Among a slew on ballot propositions that Californians will be asked to consider on Election Day (Nov. 8) is Proposition 54, a proposed constitutional amendment that seems like a no-brainer. If passed, the law would require that the final text of all proposed legislation be published on the Internet for 72 hours before lawmakers can conduct a final vote. Typically, the text of bills in California is put online as it goes through the committee and voting process, but sometimes those bills can change at the last minute. Accessing those changes isn’t always easy.
The initiative, which seems all-but-certain to pass, has massive support from Charles T. Munger, Jr., the son of billionaire Charles Munger. The younger Munger, an experimental physicist at the Stanford Linear Accelerator Center and a longtime Republican activist, has donated over $10.6 million to the “Yes on Prop. 54” campaign. The effort supporting the opposing view has taken in just over $27,000.
Proposition 54 would also force the Assembly and State Senate to allow the public to record meetings as well, which could potentially be used in political advertising.
Other supporters of Proposition 54 include many of the state’s largest newspapers, including the Los Angeles Times, The Mercury News, and The San Francisco Chronicle. Other supporters include the League of Women Voters, the California Republican Party, and Lieutenant Governor Gavin Newsom (D). Meanwhile, its opponents include the California Democratic Party, the California Nurses Association, the California Federation of Teachers, and others.
“Most Californians want to see legislation before it’s passed,” Mary Ellen Grant, spokeswoman for the Yes on 54 group, who also works for the Redwood Pacific consultancy group, told Ars.
This 72-hour notice only applies to end-of-session so that the very last minute deals that happen in the dead of night are revealed to the public. Again, I think that if you look at all of the groups that represent political positions across the spectrum, and many legislators who are currently elected, are supporting this measure, I think it’s very clear that most people believe that transparency is better than secrecy. That’s how our government was designed to work.
She noted that the recording rule would really only apply in the Assembly, as the Senate has allowed recording for many years.
This proposition, which already has analogs in New York, Idaho, Hawaii, Pennsylvania, and South Carolina, seems all-but-certain to pass.
Politics as usual?
So why would anyone oppose the bill?
According to Steven Maviglio, the director of Californians for an Effective Legislature, a campaign committee formed to oppose Proposition 54. It all comes down to who is behind the initiative, and why.
“The first thing you need to do is follow the money,” he told Ars, pointing us to Munger, Jr. “He’s been the top contributor to the California Republican Party. His goal is to disrupt the power of a legislature that’s getting things done.”
Indeed, with a near-super-majority in both legislative houses in the Golden State and control of the governorship, the Democratic Party is poised to continue its reign.
A small number of potentially controversial bills have been changed at the last minute in what’s been dubbed the “gut and amend” process. Gutting-and-amending leaves the shell of a bill intact only to be suddenly replaced with new language.

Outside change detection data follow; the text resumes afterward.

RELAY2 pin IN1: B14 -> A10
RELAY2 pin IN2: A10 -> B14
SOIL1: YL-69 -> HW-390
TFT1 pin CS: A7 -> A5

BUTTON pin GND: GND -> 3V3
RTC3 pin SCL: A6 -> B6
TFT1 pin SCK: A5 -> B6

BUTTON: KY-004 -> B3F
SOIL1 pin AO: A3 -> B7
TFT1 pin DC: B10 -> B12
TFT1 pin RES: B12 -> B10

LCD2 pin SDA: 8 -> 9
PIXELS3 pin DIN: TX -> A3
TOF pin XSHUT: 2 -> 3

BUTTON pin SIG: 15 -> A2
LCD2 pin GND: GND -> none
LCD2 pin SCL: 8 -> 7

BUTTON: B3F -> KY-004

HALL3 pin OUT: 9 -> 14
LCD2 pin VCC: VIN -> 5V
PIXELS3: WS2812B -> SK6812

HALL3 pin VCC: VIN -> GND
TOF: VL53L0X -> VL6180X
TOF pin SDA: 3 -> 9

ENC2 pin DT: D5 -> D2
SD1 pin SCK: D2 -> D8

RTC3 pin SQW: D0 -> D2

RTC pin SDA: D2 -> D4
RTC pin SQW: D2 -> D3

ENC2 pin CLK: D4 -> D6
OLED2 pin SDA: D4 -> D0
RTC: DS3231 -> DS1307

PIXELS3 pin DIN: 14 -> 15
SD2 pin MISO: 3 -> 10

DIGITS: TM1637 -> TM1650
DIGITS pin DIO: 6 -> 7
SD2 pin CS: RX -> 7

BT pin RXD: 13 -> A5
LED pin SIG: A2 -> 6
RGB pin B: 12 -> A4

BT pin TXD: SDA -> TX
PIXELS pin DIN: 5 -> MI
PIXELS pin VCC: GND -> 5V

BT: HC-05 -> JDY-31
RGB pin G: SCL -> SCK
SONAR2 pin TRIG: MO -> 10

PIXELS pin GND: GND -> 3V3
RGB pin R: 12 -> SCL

According to the Los Angeles Times, there have been a few such examples in recent years:
There was the time in 2014 when an extension of a tax break for installing solar panels mysteriously appeared in the state budget and was on the governor’s desk in less than two days.
Or the time in 2011 when a plan to fast-track a proposed NFL stadium in downtown Los Angeles received final approval from the state Senate only hours after the final bill language was unveiled.
And then two legends in Sacramento’s blink-and-you’ll-miss-it hall of fame: Two days for review of the 1996 plan that deregulated California’s energy industry, and the late-night deal in 2009 to create the top-two primary system. That one still was marked with handwritten scribbling when it went to the desk of then-Gov. Arnold Schwarzenegger.
Maviglio, himself a former member of the New Hampshire House of Representatives and a former press secretary to California Gov. Gray Davis (D), said that this type of negotiation is part of the political process.
“Typically, if you allow the bills to sit there on the shelf… for three days… every special interest [can] attack the bill,” he said. “Sometimes when the sausage making is not pretty, and we have to let legislators do what they need to do to get things done.”